Что он сорвался вниз, казалось всем вполне очевидным, ибо в единственной руке его была судорожно зажата ветка, за которую он, как полагали, ухватился, чтобы удержаться от падения. Удивительно, однако, было то, что ветка была лавровая, хотя священное дерево бога не росло в тесном ущелье. Это показалось странным, но потом об этом просто перестали думать, никто ведь не знал, что с ним в действительности произошло, что в действительности скрывалось за этим. Никто не мог знать, что это была месть бога за человеческое счастье, месть за то, что его избранница ему изменила, не захотела жить для него одного.
Люди, которые его нашли, говорили, что вид у него был совсем как у спящего, но он словно лишился всех красок, выцвел и поблек, — он, в ком играли все свежие краски здоровья. Тело его было сплошь в ранах — без крови. Всю кровь унесла река. Это река взяла его себе. Она взяла себе все.

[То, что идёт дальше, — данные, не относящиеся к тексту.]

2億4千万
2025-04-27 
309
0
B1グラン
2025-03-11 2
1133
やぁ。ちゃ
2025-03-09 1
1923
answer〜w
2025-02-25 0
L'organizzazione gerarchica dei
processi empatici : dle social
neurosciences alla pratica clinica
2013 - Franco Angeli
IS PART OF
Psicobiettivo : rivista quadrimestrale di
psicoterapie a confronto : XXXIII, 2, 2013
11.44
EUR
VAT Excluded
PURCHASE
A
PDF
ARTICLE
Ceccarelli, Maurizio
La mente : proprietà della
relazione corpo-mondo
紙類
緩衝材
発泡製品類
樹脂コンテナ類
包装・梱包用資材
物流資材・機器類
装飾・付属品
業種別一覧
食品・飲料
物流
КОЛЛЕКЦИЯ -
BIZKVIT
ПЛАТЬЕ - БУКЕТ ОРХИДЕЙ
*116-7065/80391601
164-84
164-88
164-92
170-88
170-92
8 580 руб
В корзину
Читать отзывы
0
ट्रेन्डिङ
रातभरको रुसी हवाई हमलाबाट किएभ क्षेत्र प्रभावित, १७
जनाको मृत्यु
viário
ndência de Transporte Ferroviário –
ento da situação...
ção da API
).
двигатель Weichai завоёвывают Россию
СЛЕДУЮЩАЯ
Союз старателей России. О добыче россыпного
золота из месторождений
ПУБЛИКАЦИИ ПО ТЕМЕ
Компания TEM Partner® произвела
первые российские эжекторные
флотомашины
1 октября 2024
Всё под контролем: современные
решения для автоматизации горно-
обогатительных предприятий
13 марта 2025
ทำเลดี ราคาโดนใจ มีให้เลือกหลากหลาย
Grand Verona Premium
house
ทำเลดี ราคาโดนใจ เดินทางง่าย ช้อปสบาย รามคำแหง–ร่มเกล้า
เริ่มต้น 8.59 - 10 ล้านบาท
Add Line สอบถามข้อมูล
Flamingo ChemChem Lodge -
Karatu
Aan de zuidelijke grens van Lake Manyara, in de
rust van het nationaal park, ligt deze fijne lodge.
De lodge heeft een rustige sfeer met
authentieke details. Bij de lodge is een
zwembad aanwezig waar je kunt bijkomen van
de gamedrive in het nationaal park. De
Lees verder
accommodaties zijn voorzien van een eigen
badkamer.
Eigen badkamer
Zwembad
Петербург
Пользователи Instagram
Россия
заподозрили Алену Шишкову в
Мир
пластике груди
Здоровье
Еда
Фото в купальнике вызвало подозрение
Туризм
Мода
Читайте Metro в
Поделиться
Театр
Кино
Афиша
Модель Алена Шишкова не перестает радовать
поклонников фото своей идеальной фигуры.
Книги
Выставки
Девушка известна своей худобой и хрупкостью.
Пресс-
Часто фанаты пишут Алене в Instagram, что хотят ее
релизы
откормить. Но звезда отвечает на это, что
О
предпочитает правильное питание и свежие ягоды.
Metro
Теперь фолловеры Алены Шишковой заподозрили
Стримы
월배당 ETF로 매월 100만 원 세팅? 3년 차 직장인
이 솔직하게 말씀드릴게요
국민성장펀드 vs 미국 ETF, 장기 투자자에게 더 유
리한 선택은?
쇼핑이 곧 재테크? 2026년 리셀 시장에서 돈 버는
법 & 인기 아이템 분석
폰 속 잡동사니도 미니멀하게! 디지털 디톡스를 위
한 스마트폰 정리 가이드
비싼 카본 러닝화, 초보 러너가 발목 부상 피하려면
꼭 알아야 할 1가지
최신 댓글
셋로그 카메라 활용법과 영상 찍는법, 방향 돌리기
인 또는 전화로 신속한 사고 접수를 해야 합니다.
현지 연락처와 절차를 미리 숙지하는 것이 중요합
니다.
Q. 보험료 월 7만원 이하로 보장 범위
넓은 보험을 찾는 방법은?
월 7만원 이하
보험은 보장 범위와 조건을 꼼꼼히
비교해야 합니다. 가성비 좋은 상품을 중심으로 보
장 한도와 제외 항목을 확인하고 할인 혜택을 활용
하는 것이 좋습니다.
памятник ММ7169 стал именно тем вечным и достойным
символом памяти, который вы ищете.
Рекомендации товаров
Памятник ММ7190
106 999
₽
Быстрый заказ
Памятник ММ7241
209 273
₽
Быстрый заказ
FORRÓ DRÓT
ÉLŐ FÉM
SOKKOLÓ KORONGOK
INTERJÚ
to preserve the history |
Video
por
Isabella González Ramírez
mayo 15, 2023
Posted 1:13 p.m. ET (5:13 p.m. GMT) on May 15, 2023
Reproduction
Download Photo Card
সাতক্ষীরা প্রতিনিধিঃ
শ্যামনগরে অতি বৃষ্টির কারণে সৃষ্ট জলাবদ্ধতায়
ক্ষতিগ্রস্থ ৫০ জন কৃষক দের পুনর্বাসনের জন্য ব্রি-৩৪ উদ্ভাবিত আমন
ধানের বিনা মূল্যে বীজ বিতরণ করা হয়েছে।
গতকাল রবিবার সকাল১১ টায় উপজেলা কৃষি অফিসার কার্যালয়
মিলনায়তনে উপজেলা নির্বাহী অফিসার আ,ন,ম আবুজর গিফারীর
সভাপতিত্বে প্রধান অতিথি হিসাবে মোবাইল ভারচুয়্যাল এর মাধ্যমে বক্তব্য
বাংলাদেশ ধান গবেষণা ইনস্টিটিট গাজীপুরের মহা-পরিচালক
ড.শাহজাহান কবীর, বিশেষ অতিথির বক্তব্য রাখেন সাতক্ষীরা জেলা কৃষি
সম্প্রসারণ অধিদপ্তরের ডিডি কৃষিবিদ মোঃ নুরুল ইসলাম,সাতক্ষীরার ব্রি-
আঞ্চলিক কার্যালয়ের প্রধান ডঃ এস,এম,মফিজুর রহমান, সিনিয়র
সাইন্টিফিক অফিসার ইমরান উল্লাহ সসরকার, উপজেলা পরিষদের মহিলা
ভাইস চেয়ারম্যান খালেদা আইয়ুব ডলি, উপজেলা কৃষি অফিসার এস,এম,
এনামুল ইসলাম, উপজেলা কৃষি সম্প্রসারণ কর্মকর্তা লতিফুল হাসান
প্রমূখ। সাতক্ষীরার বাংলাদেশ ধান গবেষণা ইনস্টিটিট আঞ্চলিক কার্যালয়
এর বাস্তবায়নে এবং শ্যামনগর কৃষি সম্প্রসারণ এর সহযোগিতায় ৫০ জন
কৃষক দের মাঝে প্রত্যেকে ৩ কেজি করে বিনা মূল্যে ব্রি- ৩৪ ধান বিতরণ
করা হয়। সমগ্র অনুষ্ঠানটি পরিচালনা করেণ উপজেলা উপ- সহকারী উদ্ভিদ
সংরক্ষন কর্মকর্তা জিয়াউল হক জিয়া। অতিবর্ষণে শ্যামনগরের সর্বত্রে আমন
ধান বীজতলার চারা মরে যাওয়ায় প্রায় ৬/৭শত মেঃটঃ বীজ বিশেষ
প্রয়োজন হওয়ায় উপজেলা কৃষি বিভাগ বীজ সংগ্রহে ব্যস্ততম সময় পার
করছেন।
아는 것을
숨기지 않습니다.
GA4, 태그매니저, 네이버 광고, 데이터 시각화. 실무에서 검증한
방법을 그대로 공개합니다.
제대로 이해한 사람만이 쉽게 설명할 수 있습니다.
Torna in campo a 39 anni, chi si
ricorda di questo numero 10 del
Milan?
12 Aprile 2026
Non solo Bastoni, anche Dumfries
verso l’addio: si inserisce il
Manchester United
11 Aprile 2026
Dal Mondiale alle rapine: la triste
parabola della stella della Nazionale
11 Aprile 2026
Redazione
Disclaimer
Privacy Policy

Сама я его не видела, как мне было решиться на это! Многие другие видели его — необычная смерть его наделала шуму, — видели люди, которые никогда бы и не вспомнили о нем, не умри он такою смертью. А я не могла. Моя любовь мешала мне пойти на него взглянуть, она бы непременно выдала себя, стала известна всем. Я не могла пойти к нему домой, куда его отнесли, это удивило бы его родителей, а то и навело бы на подозрения, я ведь была почти незнакома с ними. Я не могла ничего. Ничего, только лишь плакать в одиночестве, когда отец этого не видит. Он ни разу не заметил, что я плакала, ни разу ничего не заподозрил за все время, пока длилась наша любовь. Но узнала я обо всем от него, узнала о смерти моего любимого и как его нашли, узнала то, что знали все другие, все у нас в долине какое-то время говорили об этом.
Потом это скоро забылось. Он ведь мало кому был знаком в своих родных местах: его столько лет не было дома. Он не крестьянствовал здесь вместе с другими, не успел стать среди них своим. И вот умер. Так и не пришлось ему в жизни обзавестись клочком земли и возделывать его своей единственной рукою, чего он так горячо желал.
Но я его не забыла. Я так о нем горевала, что у меня сердце разрывалось, его смерть будто и меня жизни лишила, хотя он ведь тогда уже не был моим, я ведь потеряла его еще раньше и жизнь свою потеряла еще тогда, когда умерла его любовь. Теперь я ничего не лишилась. Но могла ли я не думать о нем — о нем, кто дал мне все и кто потом все у меня отнял, кто в своей безмерной доброте дал мне вкусить жизнь!
Я никогда его не забывала. И никогда не забуду его, хотя прошло столько долгих лет, хотя все отодвинулось в такую даль, что должно, казалось бы, видеться мне как в тумане. Но он стоит у меня перед глазами как живой, точно он и не умирал.
До чего же странно сидеть вот так и снова вспоминать его, вспоминать ту единственную пору, когда я жила настоящей жизнью.
Для меня настало тяжелое время. А как трудно мне было прятать свое горе от всех, с кем мне приходилось сталкиваться. Ведь никто не должен был догадаться, что меня постигло несчастье, от которого я в отчаянии. Но, имея с малых лет привычку таиться, замыкаться в себе, я, кажется, справилась с этим, и никто ничего не заметил. Никто, кроме старухи в Дельфах. Наверное я знать не могла, но похоже было, что она что-то заподозрила. Она хорошо разбиралась в людях, ведь она любила выискивать у всех недостатки, а от этого взгляд делается зорче, от нее ничто не могло укрыться.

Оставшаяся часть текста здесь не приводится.